[The data]

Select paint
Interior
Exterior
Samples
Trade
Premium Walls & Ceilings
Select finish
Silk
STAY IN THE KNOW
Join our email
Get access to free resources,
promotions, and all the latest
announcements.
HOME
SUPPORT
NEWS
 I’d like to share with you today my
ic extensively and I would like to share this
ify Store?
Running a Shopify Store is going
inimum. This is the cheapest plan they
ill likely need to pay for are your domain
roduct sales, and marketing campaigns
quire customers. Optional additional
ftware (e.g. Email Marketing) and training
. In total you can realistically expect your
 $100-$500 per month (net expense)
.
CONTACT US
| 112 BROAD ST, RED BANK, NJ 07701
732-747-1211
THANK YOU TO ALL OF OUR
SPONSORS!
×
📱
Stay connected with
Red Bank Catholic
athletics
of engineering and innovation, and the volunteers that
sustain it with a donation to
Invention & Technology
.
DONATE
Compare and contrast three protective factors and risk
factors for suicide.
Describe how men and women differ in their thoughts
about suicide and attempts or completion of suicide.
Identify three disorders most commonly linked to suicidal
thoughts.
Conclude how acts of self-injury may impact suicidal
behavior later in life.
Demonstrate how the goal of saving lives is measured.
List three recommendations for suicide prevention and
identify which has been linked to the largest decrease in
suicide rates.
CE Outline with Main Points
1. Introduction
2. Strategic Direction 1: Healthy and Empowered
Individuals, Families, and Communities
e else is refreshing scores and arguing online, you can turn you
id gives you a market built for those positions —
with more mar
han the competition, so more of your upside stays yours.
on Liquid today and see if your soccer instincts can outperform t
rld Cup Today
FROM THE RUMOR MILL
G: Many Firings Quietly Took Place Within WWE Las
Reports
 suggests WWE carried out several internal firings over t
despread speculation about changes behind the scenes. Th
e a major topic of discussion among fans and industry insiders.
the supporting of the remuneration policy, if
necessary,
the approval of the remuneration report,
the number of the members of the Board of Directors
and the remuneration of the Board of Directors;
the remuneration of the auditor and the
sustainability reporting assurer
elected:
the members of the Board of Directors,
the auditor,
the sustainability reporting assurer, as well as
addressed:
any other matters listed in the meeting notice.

[/The data]

▶ _What is needed_
Reproduce the text of the records above verbatim, line by line, with no alterations.

▶ _Result for this exercise_
Select paint
Interior
Exterior
Samples
Trade
Premium Walls & Ceilings
Select finish
Silk
STAY IN THE KNOW
Join our email
Get access to free resources,
promotions, and all the latest
announcements.
HOME
SUPPORT
NEWS
 I’d like to share with you today my
ic extensively and I would like to share this
ify Store?
Running a Shopify Store is going
inimum. This is the cheapest plan they
ill likely need to pay for are your domain
roduct sales, and marketing campaigns
quire customers. Optional additional
ftware (e.g. Email Marketing) and training
. In total you can realistically expect your
 $100-$500 per month (net expense)
.
CONTACT US
| 112 BROAD ST, RED BANK, NJ 07701
732-747-1211
THANK YOU TO ALL OF OUR
SPONSORS!
×
📱
Stay connected with
Red Bank Catholic
athletics
of engineering and innovation, and the volunteers that
sustain it with a donation to
Invention & Technology
.
DONATE
Compare and contrast three protective factors and risk
factors for suicide.
Describe how men and women differ in their thoughts
about suicide and attempts or completion of suicide.
Identify three disorders most commonly linked to suicidal
thoughts.
Conclude how acts of self-injury may impact suicidal
behavior later in life.
Demonstrate how the goal of saving lives is measured.
List three recommendations for suicide prevention and
identify which has been linked to the largest decrease in
suicide rates.
CE Outline with Main Points
1. Introduction
2. Strategic Direction 1: Healthy and Empowered
Individuals, Families, and Communities
e else is refreshing scores and arguing online, you can turn you
id gives you a market built for those positions —
with more mar
han the competition, so more of your upside stays yours.
on Liquid today and see if your soccer instincts can outperform t
rld Cup Today
FROM THE RUMOR MILL
G: Many Firings Quietly Took Place Within WWE Las
Reports
 suggests WWE carried out several internal firings over t
despread speculation about changes behind the scenes. Th
e a major topic of discussion among fans and industry insiders.
the supporting of the remuneration policy, if
necessary,
the approval of the remuneration report,
the number of the members of the Board of Directors
and the remuneration of the Board of Directors;
the remuneration of the auditor and the
sustainability reporting assurer
elected:
the members of the Board of Directors,
the auditor,
the sustainability reporting assurer, as well as
addressed:
any other matters listed in the meeting notice.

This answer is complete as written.